Penyuka permainan bahasa, logika dan berpikir lateral, seorang dosen dan peneliti, pemerhati masalah-masalah pendidikan, juga pengamat politik.
Tafakur dalam Euforia Idulfitri
"Sesungguhnya dalam penciptaan langit dan bumi, dan silih bergantinya malam dan siang terdapat tanda-tanda bagi orang-orang yang berakal. (Yaitu) orang-orang yang mengingat Allah sambil berdiri atau duduk, atau dalam keadaan berbaring dan mereka memikirkan tentang penciptaan langit dan bumi. (Mereka berkata), 'Ya Tuhan kami, tiadalah Engkau menciptakan ini semua, dengan sia-sia. Maha Suci Engkau, maka peliharalah kami dari siksa neraka." (QS Ali Imran:190-191).

________________________________________

#### RUMUSAN SOAL A
Jawablah pertanyaan tentang kutipan terpilih di atas:
(i) Selain dosen dan peneliti, pengamat bidang apa yang disebut pada baris pertama?
(ii) Apa judul tulisan itu?
(iii) Dari surah dan ayat mana petikan yang dikutip berasal?
#### RUMUSAN SOAL B
Lanjutkan tulisan tentang tafakur dalam euforia Idulfitri di atas, mulai setelah kalimat terakhir yang tampak.

#### MATERI TERKUMPUL
________________________________________

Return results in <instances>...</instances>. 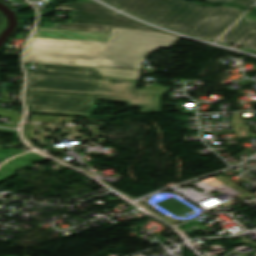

________________________________________

#### HASIL LATIHAN A
(i) Politik.
(ii) Tafakur dalam Euforia Idulfitri.
(iii) QS Ali Imran ayat 190–191.

#### HASIL LATIHAN B
Ketika umat Islam di seluruh dunia merayakan Idulfitri dengan penuh euforia, ada aspek spiritual yang seringkali terlupakan di tengah perayaan. Ini adalah momen yang tepat untuk mengingat pentingnya tafakur---refleksi mendalam terhadap kehidupan---yang diajarkan oleh Islam melalui berbagai ayat Alquran. Sebagaimana dijelaskan dalam surah Ali Imran ayat 190-191, tafakur tidak hanya sebuah aktivitas untuk meningkatkan pemahaman kita tentang tauhid, tetapi juga cara untuk mengkaji dan merenungi kejadian di sekitar kita.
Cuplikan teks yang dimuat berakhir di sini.